The above example iterates through folders in search of files so that the MD5 HASH checksum can be output.

I’m not going to attempt to go through all the APIs and options (as there’s a lot there including Parallel Extensions for LINQ). There’s ample documentation available on the web, and a well maintained blog by the team at Microsoft. This blog post in particular answers a bunch of questions that you might have about the Parallel Extensions.

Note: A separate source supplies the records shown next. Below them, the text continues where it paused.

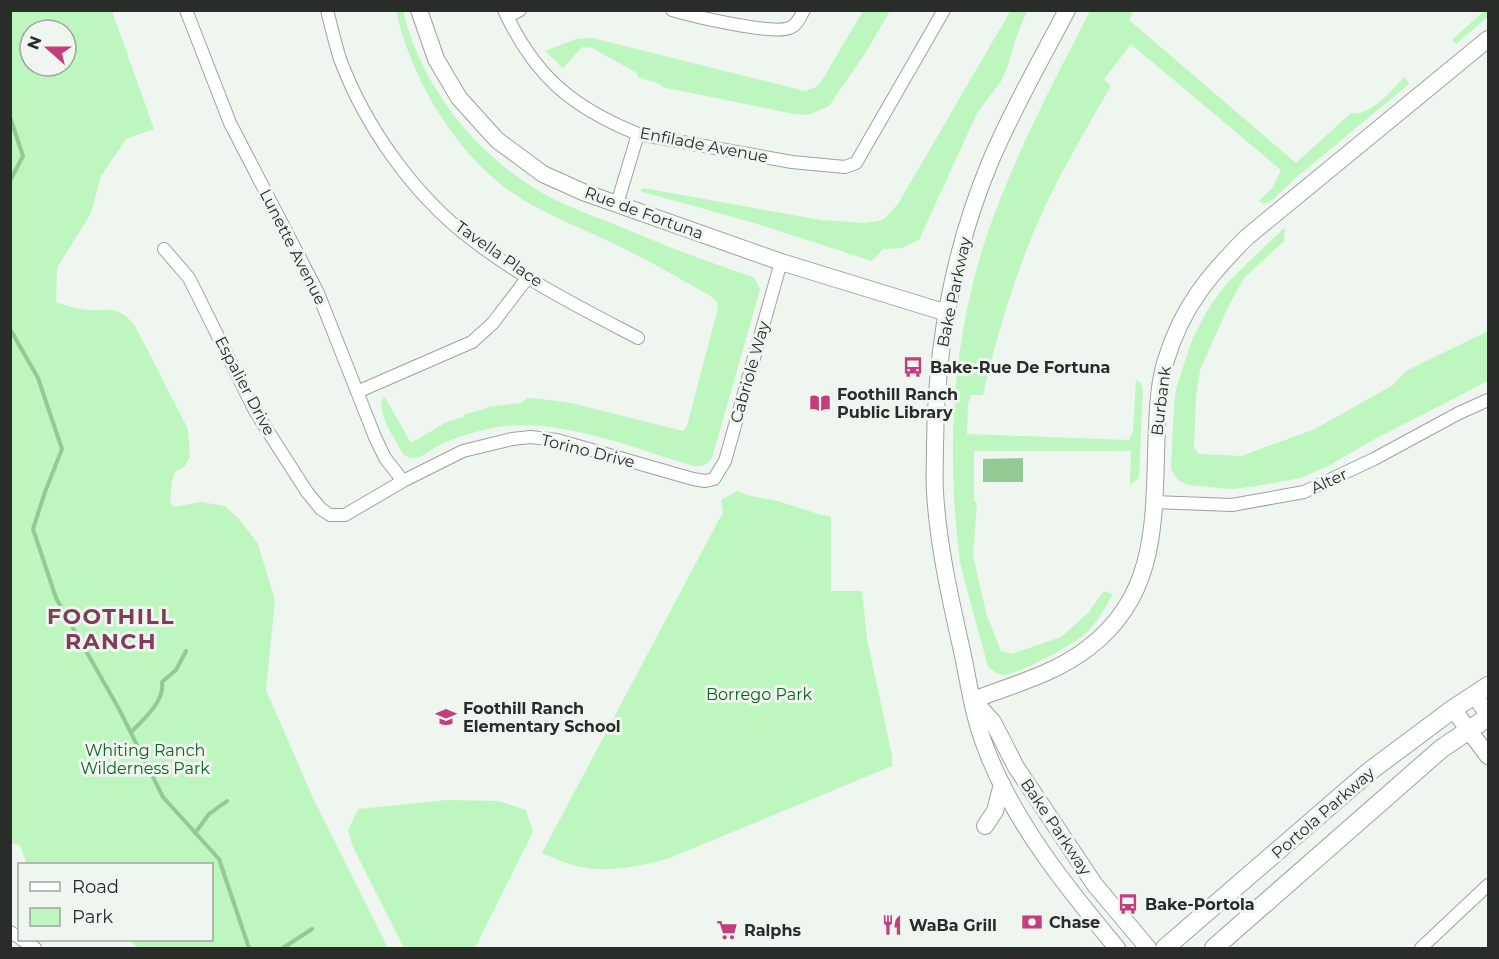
<svg xmlns="http://www.w3.org/2000/svg" width="1499" height="959" font-family="Montserrat,sans-serif">
	<style>
		.green { fill: #bdf6be; fill-rule: evenodd }
		.water { fill: #91ca93 }
		.lines { fill: none; stroke-linecap: round; stroke-linejoin: round }
		.stream { stroke: #91ca93; stroke-width: 4 }
		.street-casing { stroke: #9ca39c; stroke-width: 14 }
		.secondary-casing { stroke: #9ca39c; stroke-width: 18 }
		.primary-casing { stroke: #9ca39c; stroke-width: 20 }
		.street { stroke: #fff; stroke-width: 12 }
		.secondary { stroke: #fff; stroke-width: 16 }
		.primary { stroke: #fff; stroke-width: 18 }
		.labels { text-anchor: middle; dominant-baseline: central; stroke-width: 6; stroke-linejoin: round; paint-order: stroke }
		.street-label { font-size: 16px; fill: #292c29; stroke: #eff5ef }
		.poi-label { font-size: 16px; font-weight: bold; fill: #292c29; stroke: #eff5ef; text-anchor: start }
		.park-label { font-size: 16px; fill: #0f641f; stroke: #eff5ef }
		.district-label { font-size: 22px; font-weight: bold; letter-spacing: 1.5px; fill: #813c59; stroke: #eff5ef }
	</style>
	<rect width="100%" height="100%" fill="#eff5ef"/>
	<path class="green" d="M11 10 112 11 154 129 126 139 101 176 91 213 57 268 56 302C64 305 72 308 80 309 105 314 113 301 134 324L188 429 190 457 184 467 175 472 172 481 170 502 174 507 201 502 225 506 239 519 258 544 275 600 266 690 313 798 388 948H138L130 940H212V864H30L26 862 20 845 13 844 10 823ZM30 30H66V66H30Z
		M1011 10 1027 11 1016 38 1007 68 1001 81 977 113 919 240 902 248 883 249 872 261 754 223 640 191 643 188 821 220 865 223 883 220 898 204Z
		M1485 10 1488 11V17L1456 44 1452 40Z
		M396 11H403C422 88 476 156 546 195 570 208 596 217 621 227 665 246 708 262 753 277L757 282 760 290 712 458C707 464 703 467 694 466 639 450 563 419 506 426 483 429 460 435 440 445 432 449 423 457 415 458 411 459 407 457 403 454 396 440 374 410 384 396L411 443 447 422 463 417 465 414 485 409 488 407 520 403 528 398 550 400 571 403 683 431 687 426 718 308 717 302 709 295C675 276 643 257 608 241 572 224 535 211 503 186 450 144 411 77 396 11Z
		M863 11H890L864 55 829 106 808 115 794 114 662 87 660 84 638 77 637 73 592 48 582 47 563 68 545 51 576 39 592 38 805 91 816 87 821 82Z
		M1090 11H1134L1129 20 1296 163 1351 113C1372 116 1391 90 1405 77L1409 84 1304 171C1290 180 1278 200 1263 204L1259 201 1273 187 1281 170 1131 44 1104 79 1111 86C1085 131 1058 176 1037 224 1014 279 996 337 983 395H971L968 404 967 434 1129 440 1133 432 1136 380 1141 383 1143 390 1139 478 1130 485 1131 451H974V501L977 503 973 556 987 616 1001 651 1012 654 1061 637 1088 613 1104 591 1113 594C1105 608 1098 621 1087 632 1075 644 1021 673 1004 675 998 675 993 670 988 667 982 643 975 620 969 597 966 585 962 573 960 561 946 454 952 341 986 238 1013 158 1052 85 1090 11Z
		M1285 227 1284 241 1244 278 1229 305 1200 370 1196 396 1194 447 1199 454 1241 456 1315 429 1393 385 1406 371 1488 331V381L1373 440 1330 465 1301 478 1256 486 1232 489 1188 485 1178 480 1171 469 1174 405 1176 389 1192 340 1208 309 1228 282Z
		M737 491C752 498 768 498 784 503 800 508 815 514 831 517V591H862L867 639 892 756V766L667 859C636 867 604 874 573 865 562 862 552 857 542 853L723 512 721 500Z
		M447 800 498 801 526 810 533 832 475 948H404L353 847 348 830 358 809Z"/>
	<path class="water" d="M1023 458V482H983V459Z"/>
	<g class="lines">
		<path class="stream" d="M10 117 23 156 10 181
			M10 329 38 378 62 449 45 492 33 529 56 598 119 709 163 797 219 859 249 948
			M131 732C144 719 165 701 162 682L176 670 186 651
			M195 833 209 814 227 801
			M283 948 312 929"/>
		<g class="street-casing">
			<path id="street" d="M186 10 230 123 318 293 375 437 385 458 403 481
				M327 10C331 26 335 43 340 59 365 126 413 194 470 238 521 278 581 308 638 338
				M504 10C534 75 571 107 638 134L792 162 845 167 856 163 944 10
				M672 10C692 16 773 35 789 28 797 26 800 17 804 10
				M507 17 520 10
				M617 204 638 134
				M164 249 189 278 255 411 307 492 321 509 330 515H345L403 481 463 451 512 439 531 437 557 440 693 479 705 481 714 479 725 461 781 262
				M357 392 472 342 493 323 528 277
				M1153 502 1232 505 1304 492 1374 459 1459 413 1488 400
				M10 932 20 938
				M22 940 35 948
				M1421 948 1488 885"/>
		</g>
		<g class="secondary-casing">
			<path id="secondary" d="M419 10 436 59 459 98 497 140 543 174 583 192 781 262 947 313
				M1067 10C1041 60 1013 108 991 160 953 250 936 349 935 446 935 462 934 477 935 492 938 543 949 593 960 642 968 676 972 713 985 746 1012 820 1067 888 1117 948
				M1475 696 1488 715
				M973 700C1012 685 1055 674 1088 648 1162 593 1153 510 1157 428 1158 405 1159 382 1166 360 1182 307 1209 275 1247 237L1488 39
				M975 702 993 722 1016 767 1095 885 1148 948
				M1453 709 1488 756
				M985 826 995 811 1002 784"/>
		</g>
		<g class="primary-casing">
			<path id="primary" d="M1165 948 1370 771 1453 709 1488 686
				M1214 948 1441 749 1488 717"/>
		</g>
		<use href="#street" class="street"/>
		<use href="#secondary" class="secondary"/>
		<use href="#primary" class="primary"/>
	</g>
	<defs>
		<g id="bus-bare" transform="scale(1.62)"><path d="M-5-6H5V4H4V6H2V4H-2V6H-4V4H-5ZM-3.5-4V0h7V-4ZM-3.5 1.2v1.5H-2V1.2ZM2 1.2v1.5H3.5V1.2Z" fill="#c43d7d" stroke="#eff5ef" stroke-width="2.5" paint-order="stroke"/></g>
		<g id="library-bare" transform="scale(1.62)"><path d="M-6-4Q-3-5.5-.7-3.5V5Q-3 3-6 4ZM6-4Q3-5.5 .7-3.5V5Q3 3 6 4Z" fill="#c43d7d" stroke="#eff5ef" stroke-width="2.5" paint-order="stroke"/></g>
		<g id="school-bare" transform="scale(1.62)"><path d="M0-5L7-2L0 1L-7-2ZM-4 1L0 2.5L4 1V4Q0 6-4 4Z" fill="#c43d7d" stroke="#eff5ef" stroke-width="2.5" paint-order="stroke"/></g>
		<g id="bank-bare" transform="scale(1.62)"><path d="M-6-4H6V4H-6ZM0-2.3a2.3 2.3 0 1 0 0 4.6a2.3 2.3 0 1 0 0-4.6Z" fill="#c43d7d" stroke="#eff5ef" stroke-width="2.5" paint-order="stroke"/></g>
		<g id="restaurant-bare" transform="scale(1.62)"><path d="M-5-6h1v4h1v-4h1v4h1v-4h1v5L-1.5 .5V6h-2V.5L-5-1ZM5-6V6H3V1.5H1.5Q1.5-4 5-6Z" fill="#c43d7d" stroke="#eff5ef" stroke-width="2.5" paint-order="stroke"/></g>
		<g id="supermarket-bare" transform="scale(1.62)"><path d="M-6-5.5h2.5l.6 2H6L4.5 2H-2.5L-4.4-4H-6ZM-1.5 3.2a1.3 1.3 0 1 0 .1 0ZM3 3.2a1.3 1.3 0 1 0 .1 0Z" fill="#c43d7d" stroke="#eff5ef" stroke-width="2.5" paint-order="stroke"/></g>
	</defs>
	<g fill-rule="evenodd">
		<use href="#bus-bare" x="913" y="367"/>
		<use href="#library-bare" x="820" y="403"/>
		<use href="#school-bare" x="446" y="717"/>
		<use href="#bus-bare" x="1128" y="904"/>
		<use href="#bank-bare" x="1032" y="922"/>
		<use href="#restaurant-bare" x="892" y="925"/>
		<use href="#supermarket-bare" x="727" y="930"/>
	</g>
	<g class="labels">
		<g class="street-label">
			<text transform="translate(704 145) rotate(11)">Enfilade Avenue</text>
			<text transform="translate(644 213) rotate(20)">Rue de Fortuna</text>
			<text transform="translate(293 247) rotate(63)">Lunette Avenue</text>
			<text transform="translate(499 254) rotate(35)">Tavella Place</text>
			<text transform="translate(954 292) rotate(-78)">Bake Parkway</text>
			<text transform="translate(750 372) rotate(-74)">Cabriole Way</text>
			<text transform="translate(245 386) rotate(62)">Espalier Drive</text>
			<text transform="translate(1161 401) rotate(-83)">Burbank</text>
			<text transform="translate(588 451) rotate(14)">Torino Drive</text>
			<text transform="translate(1329 481) rotate(-25)">Alter</text>
			<text transform="translate(1323 813) rotate(-41)">Portola Parkway</text>
			<text transform="translate(1056 827) rotate(56)">Bake Parkway</text>
		</g>
		<g class="poi-label">
			<text x="930" y="367">Bake-Rue De Fortuna</text>
			<text x="837" y="394">Foothill Ranch<tspan x="837" dy="18">Public Library</tspan></text>
			<text x="463" y="708">Foothill Ranch<tspan x="463" dy="18">Elementary School</tspan></text>
			<text x="1145" y="904">Bake-Portola</text>
			<text x="1049" y="922">Chase</text>
			<text x="909" y="925">WaBa Grill</text>
			<text x="744" y="930">Ralphs</text>
		</g>
		<g class="park-label">
			<text x="759" y="694">Borrego Park</text>
			<text x="145" y="750">Whiting Ranch<tspan x="145" dy="18">Wilderness Park</tspan></text>
		</g>
		<g class="district-label">
			<text x="111" y="616">FOOTHILL<tspan x="111" dy="25">RANCH</tspan></text>
		</g>
	</g>
	<rect width="1499" height="959" fill="none" stroke="#292c29" stroke-width="24"/>
	<rect x="18" y="863" width="195" height="78" fill="#eff5ef" stroke="#a0a5a0" stroke-width="1.5"/>
	<rect x="30" y="882" width="30" height="9" fill="#ffffff" stroke="#a0a5a0" stroke-width="1.5"/>
	<text x="72" y="893" font-size="18" fill="#292c29">Road</text>
	<rect x="30" y="908" width="30" height="18" fill="#bdf6be" stroke="#a0a5a0" stroke-width="1.5"/>
	<text x="72" y="923" font-size="18" fill="#292c29">Park</text>
	<g transform="translate(48 48) rotate(291)"><circle r="28" fill="#eff5ef" stroke="#a0a5a0" stroke-width="1.5"/>
	<path d="M0-4.5L10 22L0 15L-10 22Z" fill="#c43d7d"/>
	<text y="-9" font-size="16" font-weight="bold" text-anchor="middle" fill="#292c29">N</text>
	</g>
</svg>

One thing I’d like to see is for an easier way to debug an application when using the Parallel Extensions. When multiple threads are active, it’s really tough to debug (even on a single workstation) a multi-threaded application. In my threaded development, I usually have a switch I can set to use only a single thread for testing, debugging, so that I can retain some part of my sanity. I’d suggest something like a Parallel.DebugMode = true … I don’t need to set the specific number of threads … just give me one. :)

I’m not clear on when I’d want to use these extensions, especially on a web server — seems like the answer is never (or rarely)?

In any case, now’s the time to check this stuff out so that you can provide feedback before they ship.